【育毛剤ミノキシジルによる犬と猫の中毒】
危険度★★★
余談:発毛剤として知られるミノキシジルは元々降圧剤として開発されました。のちに副作用である多毛作用が注目され、現在は発毛剤としての利用が主となっています。降圧剤ということで、過量摂取すると人でも中毒を起こします。自殺企図での症例報告も散見されます。
日本語資料を添付いたします。
・高橋哲也; 武居哲洋; 伊藤敏孝. 症例報告 ミノキシジル中毒の 1 例. The Japanese journal of clinical toxicology= 中毒研究: 日本中毒学会機関誌/日本中毒学会 編, 2014,
■概要
発毛剤として知られるミノキシジルは元々降圧剤として開発されました。のちに副作用である多毛作用が注目され、現在は発毛剤としての
利用が主となっています。
ミノキシジルは犬と猫双方に中毒を起こします。米国では2001年から2019年の間に犬で25件、猫で62件の中毒報告がありました。猫では特に感受性が高く、このうち8件の猫が死亡しています。
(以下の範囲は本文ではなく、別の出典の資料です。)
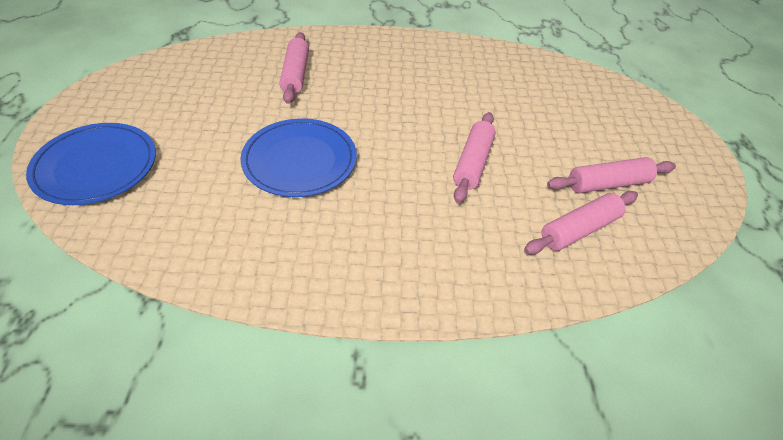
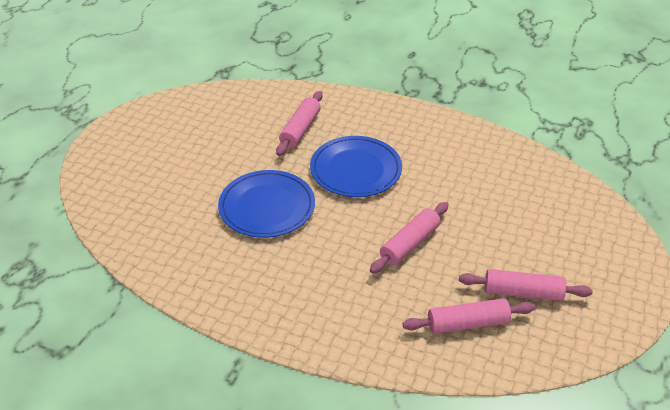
camera: 25 degrees right, 5 degrees down
(95, 166) = (117, 176): blue plate -> blue plate (355, 169)

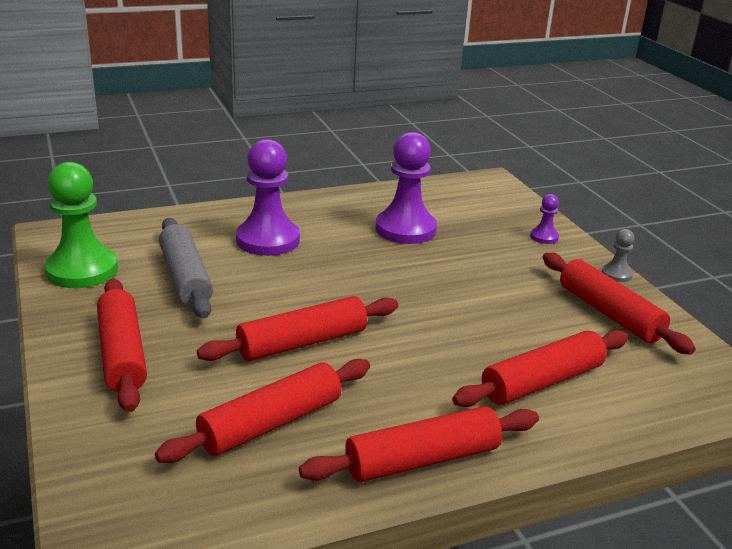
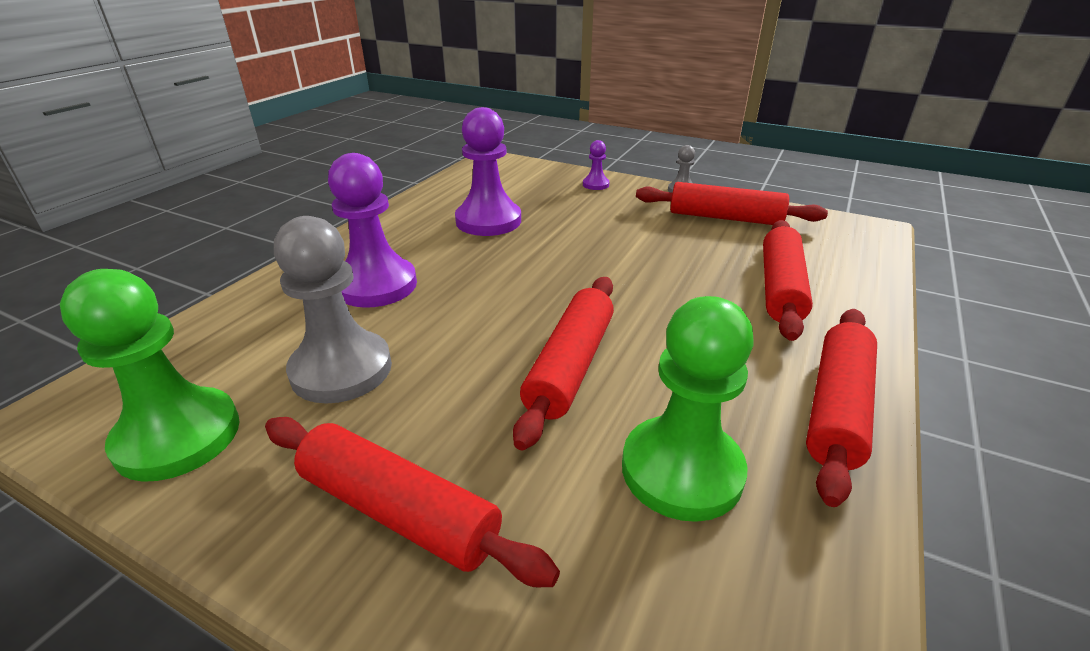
camera: 40 degrees left, 5 degrees up
(185, 278) = (341, 369): grey rolling pin -> grey pawn
(271, 423) = (681, 470): red rolling pin -> green pawn

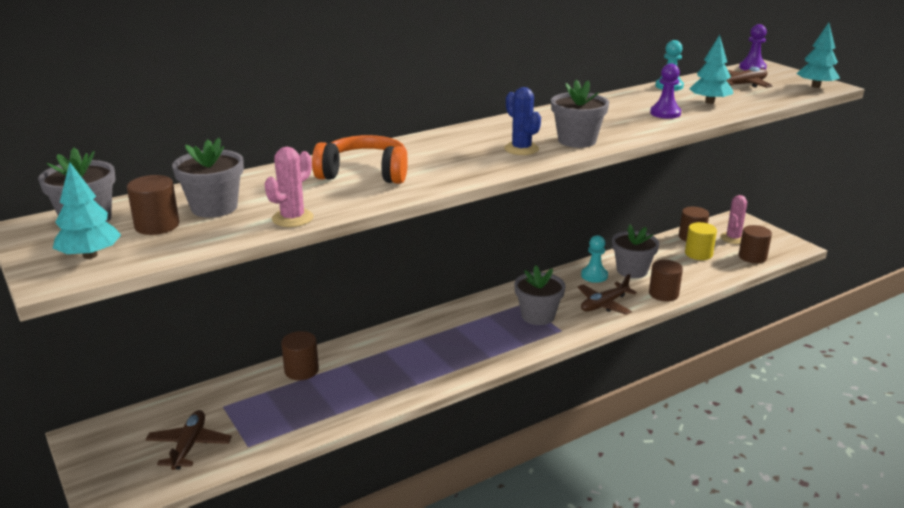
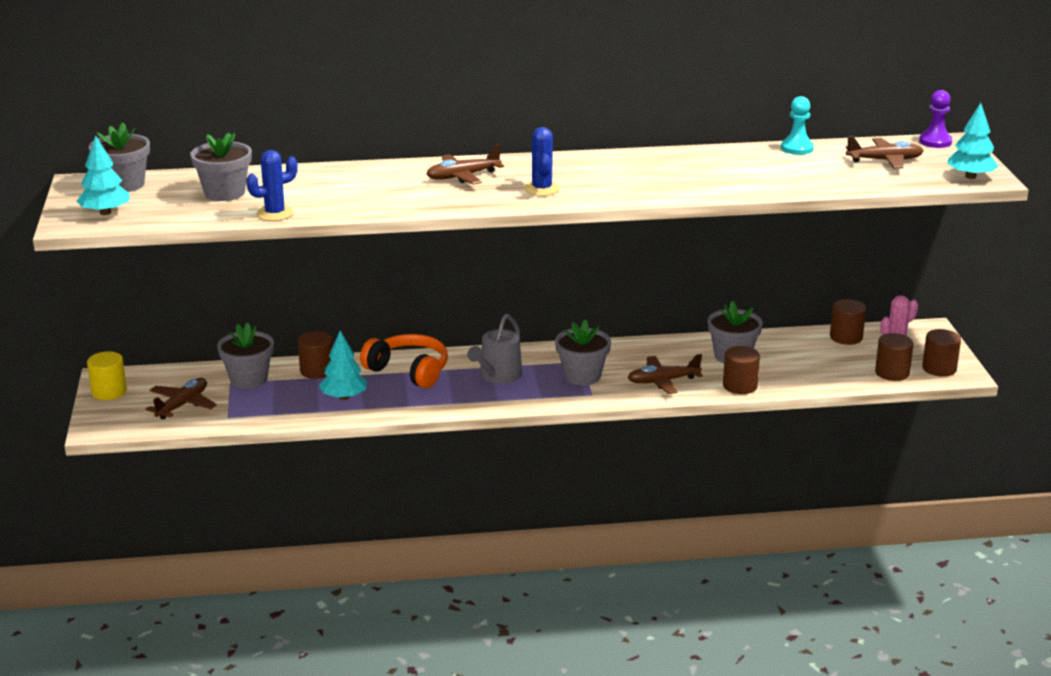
camera: 25 degrees right, 0 degrees up
(157, 225) = (170, 199): brown cylinder -> brown cylinder (939, 368)
(292, 218) = (275, 213): pink cactus -> blue cactus
(364, 173) = (374, 186): orange headphones -> orange headphones (409, 371)
(437, 150) = (462, 176): none -> brown plane
(469, 333) = (498, 376): none -> grey watering can
(577, 140) = (607, 190): grey flower pot -> grey flower pot (248, 379)
(594, 276) = (684, 352): turquoise pawn -> none
(665, 113) = (742, 178): purple pawn -> none
(698, 254) = (831, 356): yellow cylinder -> yellow cylinder (109, 392)
(709, 102) = (811, 174): turquoise tree -> turquoise tree (344, 397)

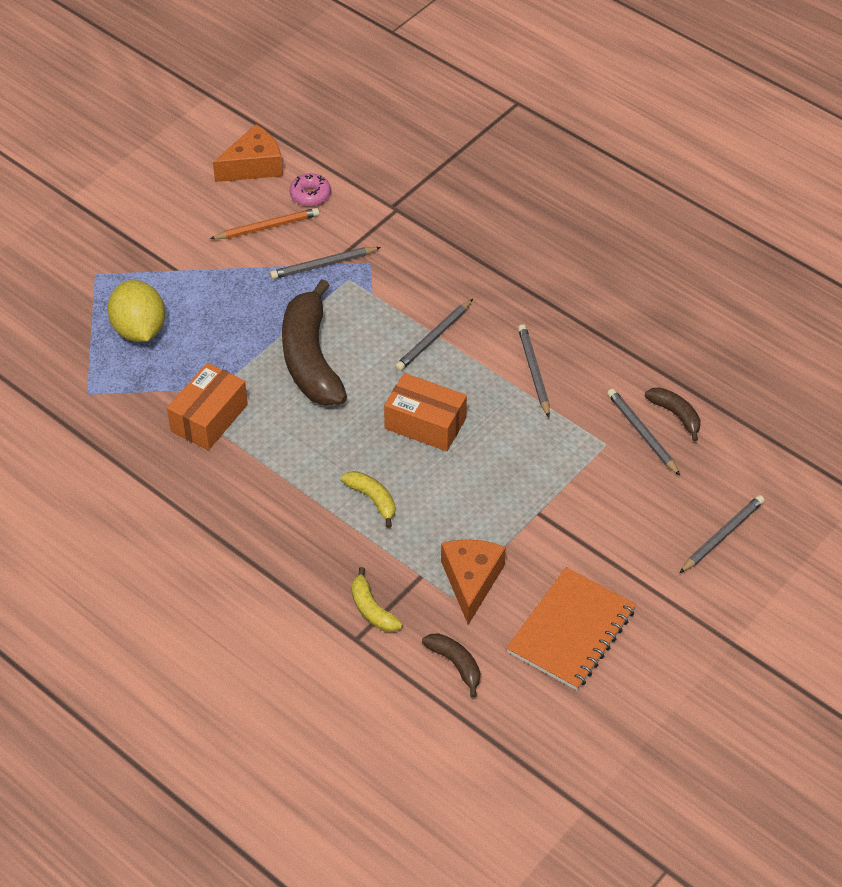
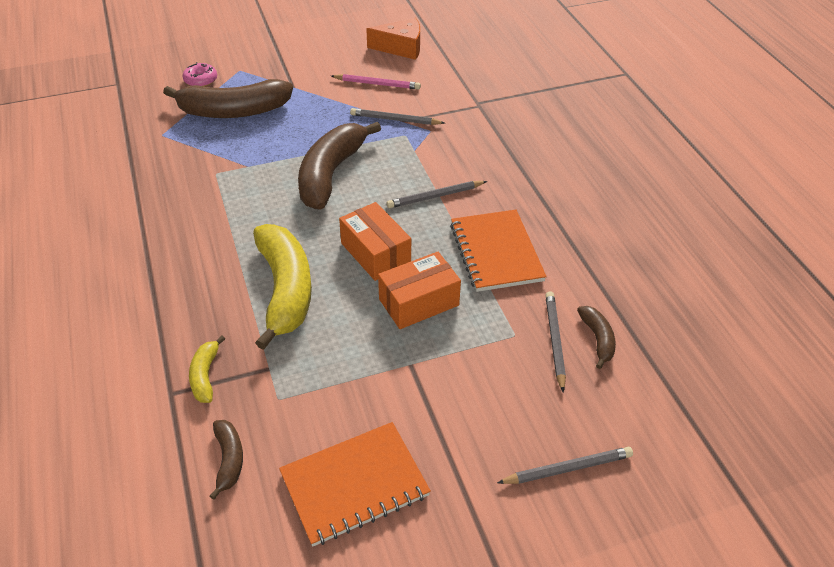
camera: 30 degrees right, 5 degrees down
(139, 330) = (233, 111): yellow lemon -> brown banana
(209, 418) = (223, 182): orange box -> orange box (418, 302)
(267, 227) = (377, 84): orange pencil -> pink pencil
(310, 195) = (424, 76): pink donut -> pink donut (201, 80)
(372, 499) = (285, 290): yellow banana -> yellow banana, size x2.15
(471, 581) = (305, 394): orange cheese -> none
(534, 371) = (496, 252): grey pencil -> orange notebook

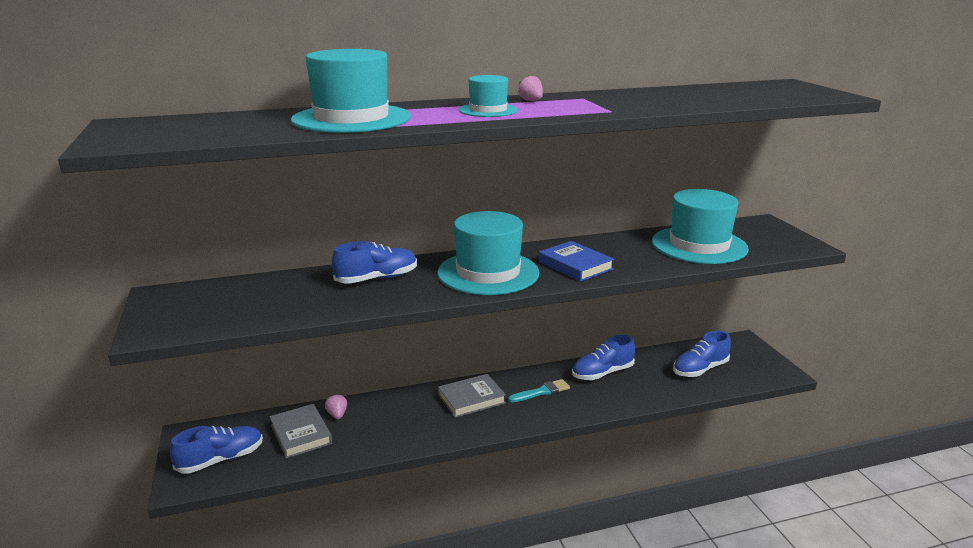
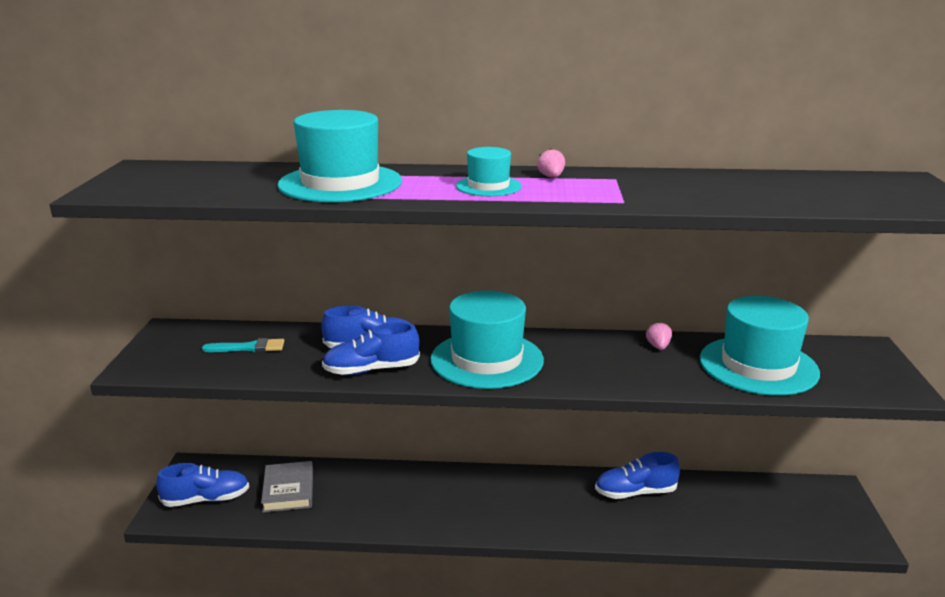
camera: 20 degrees right, 0 degrees up
(337, 415) = (332, 477): pink strawberry -> pink strawberry (658, 347)
(471, 399) = (473, 491): grey book -> none
(542, 391) = (554, 499): turquoise brush -> turquoise brush (249, 348)
(575, 265) = (588, 367): blue book -> none
(700, 369) = (758, 513): blue shoe -> blue shoe (371, 370)

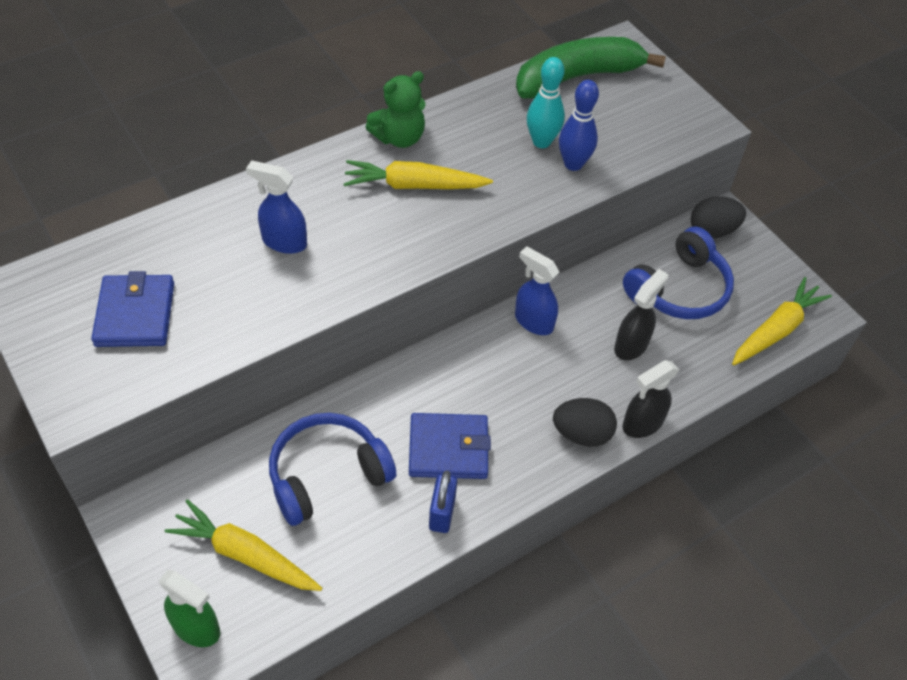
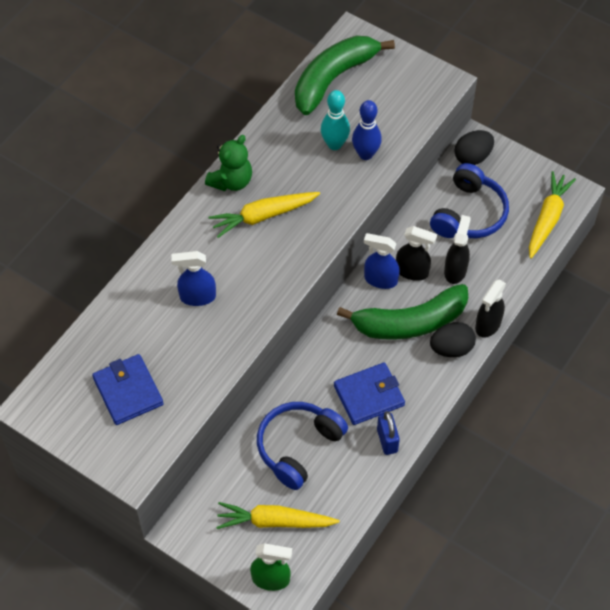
camera: 20 degrees left, 5 degrees up
(545, 383) = (410, 322): none -> green banana
(577, 327) = (412, 271): none -> black spray bottle

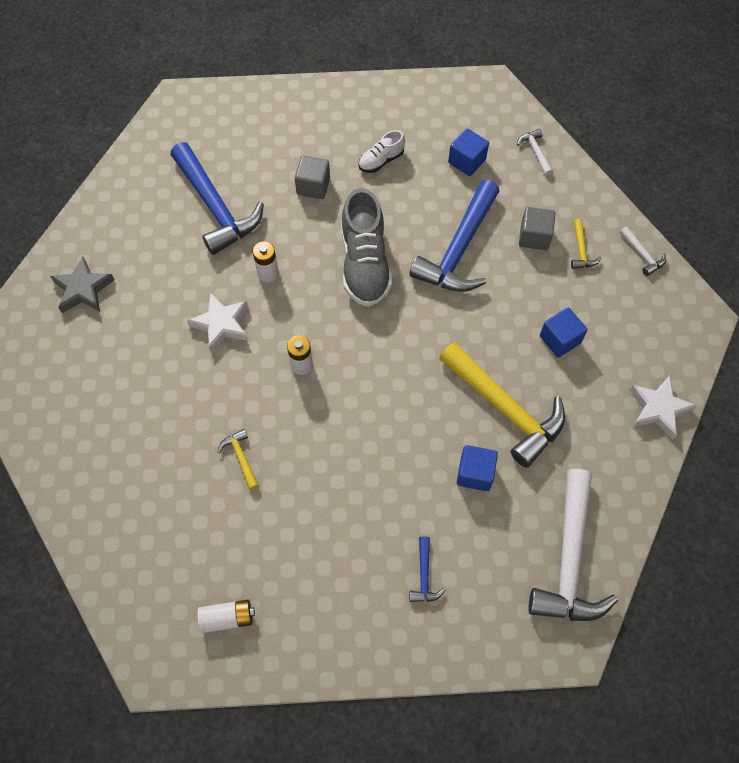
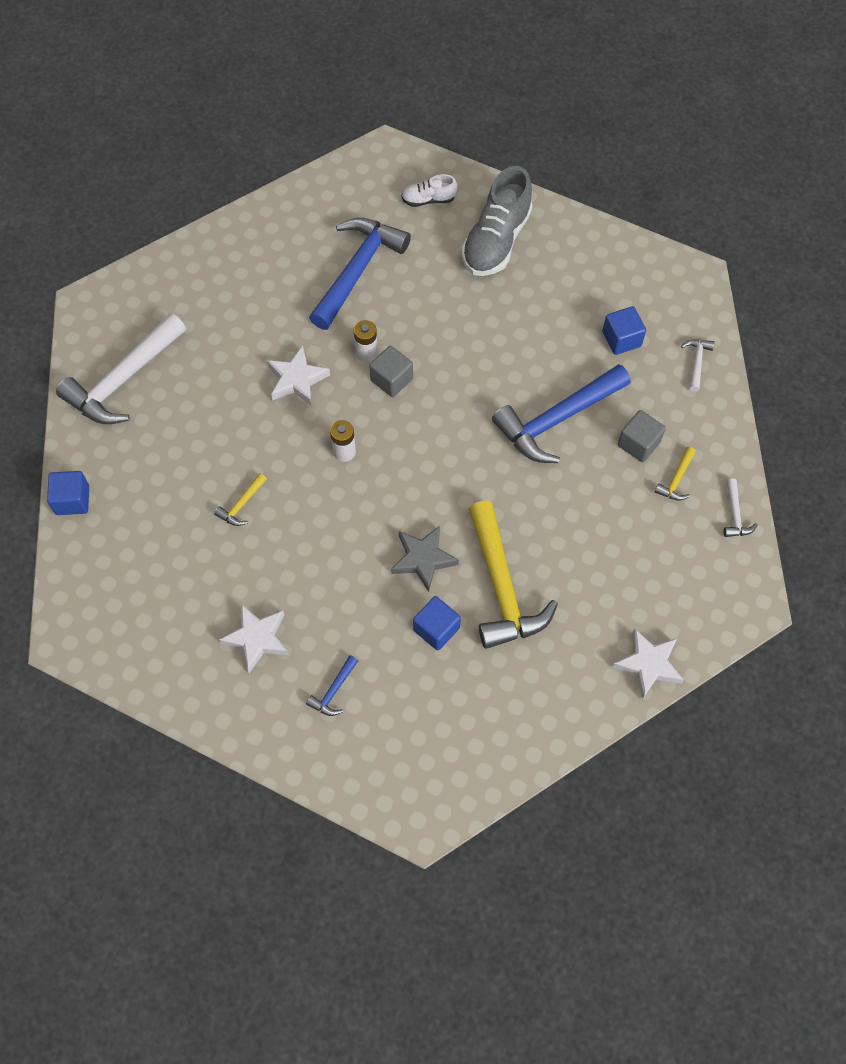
camera: 30 degrees right, 0 degrees up
(83, 289) = (198, 288): grey star -> grey star (423, 559)
(216, 207) = (358, 270): blue hammer -> blue hammer turned 150 degrees counterclockwise
(227, 618) = (148, 632): white battery -> none
(241, 457) = (241, 505): yellow hammer -> yellow hammer turned 150 degrees counterclockwise
(313, 186) = (459, 293): grey cube -> grey cube (391, 379)
(329, 568) = (257, 639): none -> white star
(365, 263) = (460, 389): grey shoe -> grey shoe (496, 240)
(381, 160) = (538, 298): white shoe -> white shoe (428, 199)
(560, 339) = (597, 552): blue cube -> blue cube (72, 500)
(569, 560) = (471, 750): white hammer -> white hammer (123, 380)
ミノキシジルは、脱毛症治療のために国際的に市販されている外用薬であり、特に誤って犬や猫が暴露されるケースが報告されています。本研究は、2001年から2019年までの期間における米国動物虐待防止協会(ASPCA)動物毒性管理センター(APCC)のデータベースから、外用ミノキシジル暴露による犬と猫の中毒症例の回顧的研究が報告されました。
■原因物質
外用ミノキシジル(Minoxidil)。強力な血管拡張剤であり、経口摂取では高血圧治療に使用されますが、外用でも全身に吸収されることがあります。
■臨床徴候(症状)
犬と猫の両方で、低血圧、頻脈、頻呼吸、食欲不振、嘔吐、無気力、神経学的変化、腎機能障害、電解質異常など多岐にわたる症状が発現しました。
■中毒量
具体的な中毒量は不明です。数滴舐める程度の暴露でも中毒を起こすことがあります。例えば、1滴のミノキシジルが猫にかかり、それを舐めただけで低血圧を引き起こすケースも報告されています。
■中毒を起こしやすい動物種・犬種
猫は犬よりもミノキシジルに対して敏感であり、重篤な症状を引き起こす可能性が高いです。これは猫がミノキシジルの代謝に必要なグルクロン酸抱合経路が欠乏しているためです。
■催吐
不明
■治療
解毒薬はありません。支持療法を中心に行われます。
■参考
- Tater KC, Gwaltney-Brant S, Wismer T. Topical Minoxidil Exposures and Toxicoses in Dogs and Cats: 211 Cases (2001-2019). J Am Anim Hosp Assoc. 2021 Sep 1;57(5):225-231. doi: 10.5326/JAAHA-MS-7154. PMID: 34370845.